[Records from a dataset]
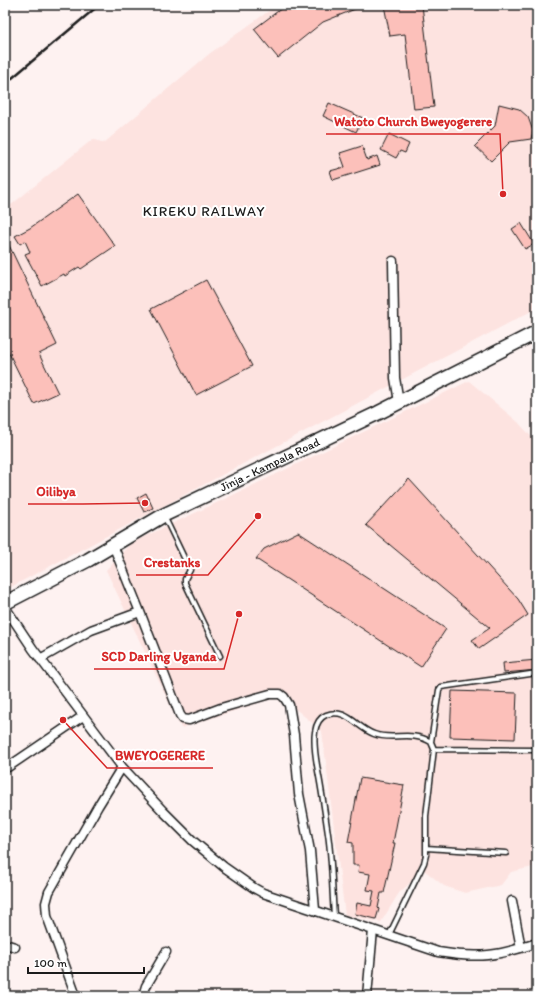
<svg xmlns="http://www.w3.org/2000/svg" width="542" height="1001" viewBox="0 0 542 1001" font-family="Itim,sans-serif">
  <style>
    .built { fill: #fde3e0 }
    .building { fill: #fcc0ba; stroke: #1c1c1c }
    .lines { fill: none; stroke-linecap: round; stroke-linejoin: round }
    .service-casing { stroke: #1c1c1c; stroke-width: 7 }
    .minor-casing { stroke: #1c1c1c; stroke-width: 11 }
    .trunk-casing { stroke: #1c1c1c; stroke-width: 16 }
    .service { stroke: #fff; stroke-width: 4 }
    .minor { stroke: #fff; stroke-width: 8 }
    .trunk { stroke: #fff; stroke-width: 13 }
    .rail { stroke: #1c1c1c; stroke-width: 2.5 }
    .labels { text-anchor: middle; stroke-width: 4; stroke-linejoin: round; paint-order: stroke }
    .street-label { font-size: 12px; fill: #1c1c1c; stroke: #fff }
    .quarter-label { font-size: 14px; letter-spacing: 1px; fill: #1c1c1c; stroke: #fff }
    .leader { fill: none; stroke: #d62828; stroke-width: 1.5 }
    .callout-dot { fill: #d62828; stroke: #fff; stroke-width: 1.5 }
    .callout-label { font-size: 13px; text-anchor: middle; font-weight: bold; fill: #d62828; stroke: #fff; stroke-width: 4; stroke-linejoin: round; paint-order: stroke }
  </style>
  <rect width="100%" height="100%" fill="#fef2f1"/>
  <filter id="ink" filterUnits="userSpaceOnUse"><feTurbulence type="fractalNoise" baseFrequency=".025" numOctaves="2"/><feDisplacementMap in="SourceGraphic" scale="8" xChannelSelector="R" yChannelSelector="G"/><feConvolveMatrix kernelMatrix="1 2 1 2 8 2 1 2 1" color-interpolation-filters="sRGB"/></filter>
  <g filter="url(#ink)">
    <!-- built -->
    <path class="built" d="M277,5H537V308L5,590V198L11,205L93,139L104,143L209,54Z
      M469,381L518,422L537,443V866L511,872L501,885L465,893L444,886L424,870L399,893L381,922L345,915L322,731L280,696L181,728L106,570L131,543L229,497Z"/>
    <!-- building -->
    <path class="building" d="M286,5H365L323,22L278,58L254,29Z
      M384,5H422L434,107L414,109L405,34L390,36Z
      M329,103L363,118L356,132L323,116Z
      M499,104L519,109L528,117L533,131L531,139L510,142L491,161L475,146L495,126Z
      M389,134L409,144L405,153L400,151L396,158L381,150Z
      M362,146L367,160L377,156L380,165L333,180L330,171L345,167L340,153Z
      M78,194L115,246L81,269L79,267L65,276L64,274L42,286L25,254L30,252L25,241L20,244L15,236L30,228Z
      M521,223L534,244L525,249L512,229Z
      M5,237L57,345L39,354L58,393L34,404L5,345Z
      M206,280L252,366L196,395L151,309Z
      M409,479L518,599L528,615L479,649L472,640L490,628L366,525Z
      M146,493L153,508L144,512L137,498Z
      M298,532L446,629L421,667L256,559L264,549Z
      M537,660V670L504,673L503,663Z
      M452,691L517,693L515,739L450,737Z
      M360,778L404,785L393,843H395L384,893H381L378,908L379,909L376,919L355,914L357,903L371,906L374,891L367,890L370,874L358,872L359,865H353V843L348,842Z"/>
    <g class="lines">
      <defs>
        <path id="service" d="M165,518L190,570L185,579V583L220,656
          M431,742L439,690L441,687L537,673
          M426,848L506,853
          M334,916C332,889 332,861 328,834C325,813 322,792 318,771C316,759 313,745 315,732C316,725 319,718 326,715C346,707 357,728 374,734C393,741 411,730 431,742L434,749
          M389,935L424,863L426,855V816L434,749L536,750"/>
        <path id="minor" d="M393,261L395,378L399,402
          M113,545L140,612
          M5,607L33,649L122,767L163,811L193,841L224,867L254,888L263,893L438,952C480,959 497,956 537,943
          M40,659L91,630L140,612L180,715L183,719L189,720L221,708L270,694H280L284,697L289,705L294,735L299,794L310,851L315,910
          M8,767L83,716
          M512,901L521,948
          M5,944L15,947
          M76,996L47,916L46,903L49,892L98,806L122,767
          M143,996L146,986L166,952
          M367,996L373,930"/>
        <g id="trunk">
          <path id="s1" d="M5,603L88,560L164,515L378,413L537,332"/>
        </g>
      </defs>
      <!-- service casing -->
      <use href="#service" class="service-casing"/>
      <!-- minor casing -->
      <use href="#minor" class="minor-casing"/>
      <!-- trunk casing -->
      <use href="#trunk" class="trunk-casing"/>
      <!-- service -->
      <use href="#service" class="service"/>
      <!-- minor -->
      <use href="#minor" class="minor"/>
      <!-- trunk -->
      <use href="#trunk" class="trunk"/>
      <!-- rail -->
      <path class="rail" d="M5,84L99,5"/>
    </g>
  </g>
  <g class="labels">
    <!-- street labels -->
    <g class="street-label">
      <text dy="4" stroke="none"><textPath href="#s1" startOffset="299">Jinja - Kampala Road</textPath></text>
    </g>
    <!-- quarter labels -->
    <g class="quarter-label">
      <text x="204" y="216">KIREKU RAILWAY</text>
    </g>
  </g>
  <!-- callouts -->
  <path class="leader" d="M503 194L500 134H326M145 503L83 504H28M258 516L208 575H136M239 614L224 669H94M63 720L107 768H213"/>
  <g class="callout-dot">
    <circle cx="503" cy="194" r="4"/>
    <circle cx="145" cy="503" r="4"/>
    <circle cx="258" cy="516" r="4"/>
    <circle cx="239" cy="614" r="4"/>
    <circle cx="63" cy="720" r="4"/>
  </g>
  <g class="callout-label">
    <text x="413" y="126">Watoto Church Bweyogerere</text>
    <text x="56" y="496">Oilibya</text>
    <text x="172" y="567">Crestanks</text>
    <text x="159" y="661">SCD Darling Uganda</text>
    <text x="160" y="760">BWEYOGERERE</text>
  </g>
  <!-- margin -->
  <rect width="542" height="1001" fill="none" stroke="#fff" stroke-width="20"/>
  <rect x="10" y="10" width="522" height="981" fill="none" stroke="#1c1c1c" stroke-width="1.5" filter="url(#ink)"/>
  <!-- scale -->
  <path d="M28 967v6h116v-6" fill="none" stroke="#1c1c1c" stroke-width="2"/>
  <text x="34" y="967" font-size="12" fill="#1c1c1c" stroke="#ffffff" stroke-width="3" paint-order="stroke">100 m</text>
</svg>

--

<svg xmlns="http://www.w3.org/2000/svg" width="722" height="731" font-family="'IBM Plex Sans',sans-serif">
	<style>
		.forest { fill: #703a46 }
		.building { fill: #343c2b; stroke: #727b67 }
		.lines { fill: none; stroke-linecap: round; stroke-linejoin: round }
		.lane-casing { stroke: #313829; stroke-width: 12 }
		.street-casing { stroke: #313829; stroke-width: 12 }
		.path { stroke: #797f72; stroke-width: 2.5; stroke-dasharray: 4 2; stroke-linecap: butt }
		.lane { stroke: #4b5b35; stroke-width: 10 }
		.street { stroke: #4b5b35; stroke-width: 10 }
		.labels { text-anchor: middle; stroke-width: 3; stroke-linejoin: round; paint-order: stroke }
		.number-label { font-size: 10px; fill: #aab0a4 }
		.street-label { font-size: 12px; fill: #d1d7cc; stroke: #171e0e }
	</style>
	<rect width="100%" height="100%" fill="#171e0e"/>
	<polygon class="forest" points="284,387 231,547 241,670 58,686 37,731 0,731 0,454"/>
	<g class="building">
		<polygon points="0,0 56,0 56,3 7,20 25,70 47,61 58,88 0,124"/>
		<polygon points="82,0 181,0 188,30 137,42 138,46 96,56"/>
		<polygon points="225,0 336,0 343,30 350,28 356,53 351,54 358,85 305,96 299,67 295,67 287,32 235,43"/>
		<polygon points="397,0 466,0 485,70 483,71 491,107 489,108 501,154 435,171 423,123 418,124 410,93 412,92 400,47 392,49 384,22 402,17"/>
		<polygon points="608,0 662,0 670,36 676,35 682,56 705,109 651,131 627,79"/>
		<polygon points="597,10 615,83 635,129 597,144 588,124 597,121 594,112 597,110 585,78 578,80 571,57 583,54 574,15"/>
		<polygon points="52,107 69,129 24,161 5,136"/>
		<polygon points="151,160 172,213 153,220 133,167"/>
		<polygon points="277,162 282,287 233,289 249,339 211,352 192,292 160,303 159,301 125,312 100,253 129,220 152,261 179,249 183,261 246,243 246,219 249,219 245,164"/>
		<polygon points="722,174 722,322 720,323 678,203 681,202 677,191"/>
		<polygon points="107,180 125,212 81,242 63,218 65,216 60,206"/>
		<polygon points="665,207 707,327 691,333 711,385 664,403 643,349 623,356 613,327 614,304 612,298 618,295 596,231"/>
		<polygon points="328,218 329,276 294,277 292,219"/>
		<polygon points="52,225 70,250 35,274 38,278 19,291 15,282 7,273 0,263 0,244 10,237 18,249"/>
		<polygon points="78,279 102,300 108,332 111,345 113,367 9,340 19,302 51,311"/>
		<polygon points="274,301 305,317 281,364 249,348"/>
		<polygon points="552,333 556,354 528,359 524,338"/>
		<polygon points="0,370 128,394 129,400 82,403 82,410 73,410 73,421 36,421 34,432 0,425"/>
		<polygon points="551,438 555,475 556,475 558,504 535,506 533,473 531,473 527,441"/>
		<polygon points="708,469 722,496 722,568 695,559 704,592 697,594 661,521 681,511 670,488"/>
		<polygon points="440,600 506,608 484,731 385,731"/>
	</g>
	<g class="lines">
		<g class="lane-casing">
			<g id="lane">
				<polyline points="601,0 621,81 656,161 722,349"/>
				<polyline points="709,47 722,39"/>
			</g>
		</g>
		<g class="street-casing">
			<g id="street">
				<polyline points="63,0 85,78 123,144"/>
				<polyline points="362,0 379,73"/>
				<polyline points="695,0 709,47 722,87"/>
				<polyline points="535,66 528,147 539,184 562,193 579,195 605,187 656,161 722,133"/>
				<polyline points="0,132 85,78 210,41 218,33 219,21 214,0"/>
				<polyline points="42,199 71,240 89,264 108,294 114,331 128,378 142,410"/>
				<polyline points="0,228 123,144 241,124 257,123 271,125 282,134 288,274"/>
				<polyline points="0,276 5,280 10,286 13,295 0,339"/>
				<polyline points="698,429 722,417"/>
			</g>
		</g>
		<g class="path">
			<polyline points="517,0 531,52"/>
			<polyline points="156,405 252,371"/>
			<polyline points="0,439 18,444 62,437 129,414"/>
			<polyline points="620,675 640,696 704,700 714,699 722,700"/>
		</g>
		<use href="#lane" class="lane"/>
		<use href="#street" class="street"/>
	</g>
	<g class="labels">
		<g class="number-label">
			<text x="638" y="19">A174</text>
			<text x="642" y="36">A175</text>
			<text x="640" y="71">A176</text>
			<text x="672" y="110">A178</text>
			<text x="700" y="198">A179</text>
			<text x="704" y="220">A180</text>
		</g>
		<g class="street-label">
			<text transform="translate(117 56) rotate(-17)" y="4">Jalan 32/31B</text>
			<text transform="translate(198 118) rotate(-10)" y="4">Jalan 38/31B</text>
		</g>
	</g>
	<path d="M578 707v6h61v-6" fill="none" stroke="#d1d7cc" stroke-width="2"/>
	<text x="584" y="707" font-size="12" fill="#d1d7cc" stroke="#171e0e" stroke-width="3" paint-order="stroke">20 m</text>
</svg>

TASK PROMPT — An exact copy of the lines above, from the one containing "#fff; stroke-width: 8" down to the one containing "middle; stroke-width: 4;" and including both, is the whole answer; retype it and nothing else.

ANSWER TO THIS PROBLEM —
    .minor { stroke: #fff; stroke-width: 8 }
    .trunk { stroke: #fff; stroke-width: 13 }
    .rail { stroke: #1c1c1c; stroke-width: 2.5 }
    .labels { text-anchor: middle; stroke-width: 4; stroke-linejoin: round; paint-order: stroke }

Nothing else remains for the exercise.